If you’re selling B2B products or services, your categories will look a little different. You might want to describe your buyer’s role and responsibilities in the company, the size of the company, list the key people who impact the persona’s purchasing decisions within the organization, who does he/she reports to…

You might very well need several personas (3 to 5) to cover your target audience.

You might also need a "Negative" Personas, a representation of who you don’t want as a customer (too expensive to target, too difficult, not enough budget, wrong industry).

Once you have listed all information you will need to gather, write the questions you will ask to conduct the interviews (keep it short) and list your sources of information.

Make your research

The research must of course be based on real people, and existing customers or prospects are the best source of information. If you haven’t started your business yet, look at your competition’s customers. You can read reviews online, and even try to track these individuals down on social media to learn more about them.

  • Your website analytics can show you what channels your visitors used to access your website, the pages they visit, their age, gender, location, language….

  • Your social platforms insights (Facebook, Linkedin or Instagram) can provide many useful information about your followers. Especially on Facebook Audience Insights, you can set up your ideal audience and notably see which existing Facebook pages are already connecting with people in your audience, and from there access to discussions and reviews about those pages. Twitter Analytics is another powerful tool for insights about lifestyle and consumer behaviour.

  • Make online research and track individuals on their social media profiles / activity, search conversations on virtual communities…

  • Search for infographics, presentations, around specific subjects and topics on Slideshare (powered by Linkedin) or statistics on statista

  • Set up search streams on tools such as Google alerts, Hootsuite, Talkwalker to monitor mentions of your brand and competitors. See what people are saying online about products, customer experience… other useful tools recommended in this article from social media explorer.

  • Use tools like Google Trends to analyze activity around specific trends related to your business, industry, or your audience interests

  • Create online polls (Facebook, Doodle)
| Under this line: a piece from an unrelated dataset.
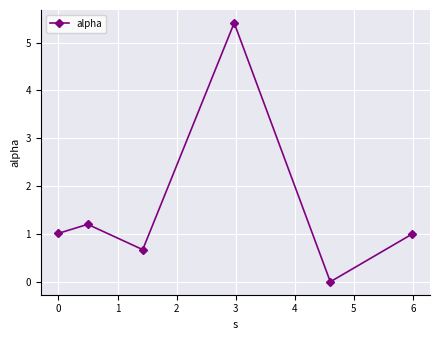

How many interior local valleys (lower than both neighbors) does the data have?

2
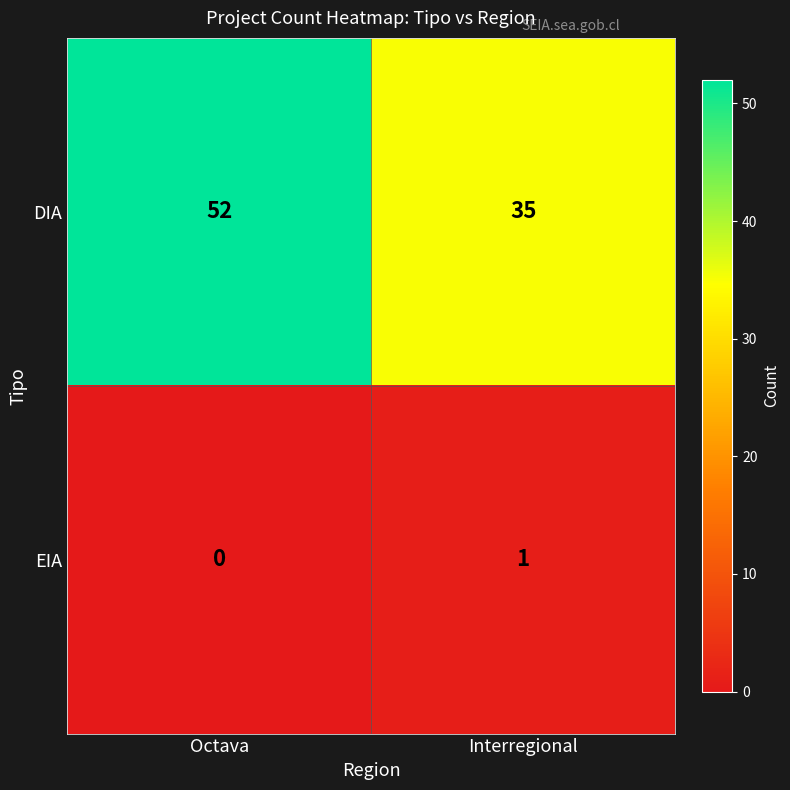

Which category has the lowest value across all series?

Octava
  • Conduct Surveys and Interviews by phone, email, Google surveys, Survey Monkey, with focus groups, for deep insight about goals, values, challenges, objections, with a targeted list of questions. Try to put yourself in the shoes of your customer. What do you want to learn about him? What issues are your potential customers trying to solve in connection with your products / services? What’s holding them back from success? What barriers do they face in reaching their goals? What common objections arise for them? What might keep this customer from closing the deal? And remember the obvious follow up question should always be “why?”
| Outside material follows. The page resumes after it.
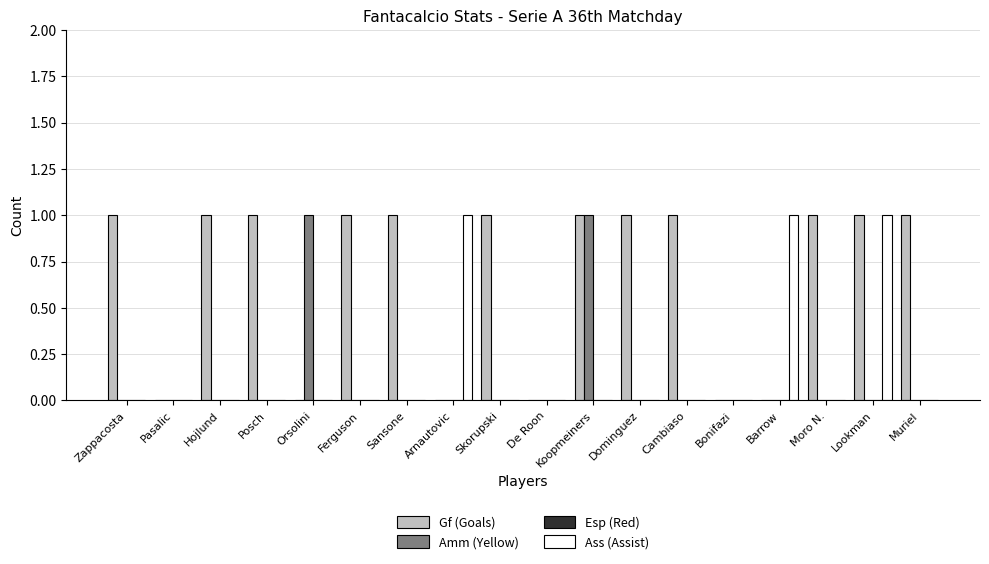

What is the sum of all Ass (Assist) values?

3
Tips for Recruiting Interviewees

  • Reach out to your network, existing customers, social media contacts, to find people you'd like to interview and get introduced to (for example 2nd and 3rd connections on Linkedin).

  • Use incentives to give people a reason to participate in an interview if they don't have a relationship with you (voucher, goodies, discount, gift card…).

  • Be clear that you're doing research and that you just want to learn from them. You are not trying to sell them something or convince them to buy. There is no commitment for them.

  • Make it easy to say yes. Let them pick a suitable time, be flexible and send a calendar invitation with a reminder to block off their time.

Complete your persona profile

Process and organise all data and information you have gathered in your research, highlight what is most relevant and write and fill your persona template.

You are now ready to use the content of your buyer persona to tailor your marketing content, messaging, customer service, product development, and services to the specific needs and concerns of your prospects. This will make it easier for you as well to segment your database for each persona group and deliver more targeted messages. And you will certainly start to see higher conversion rates and better ROI.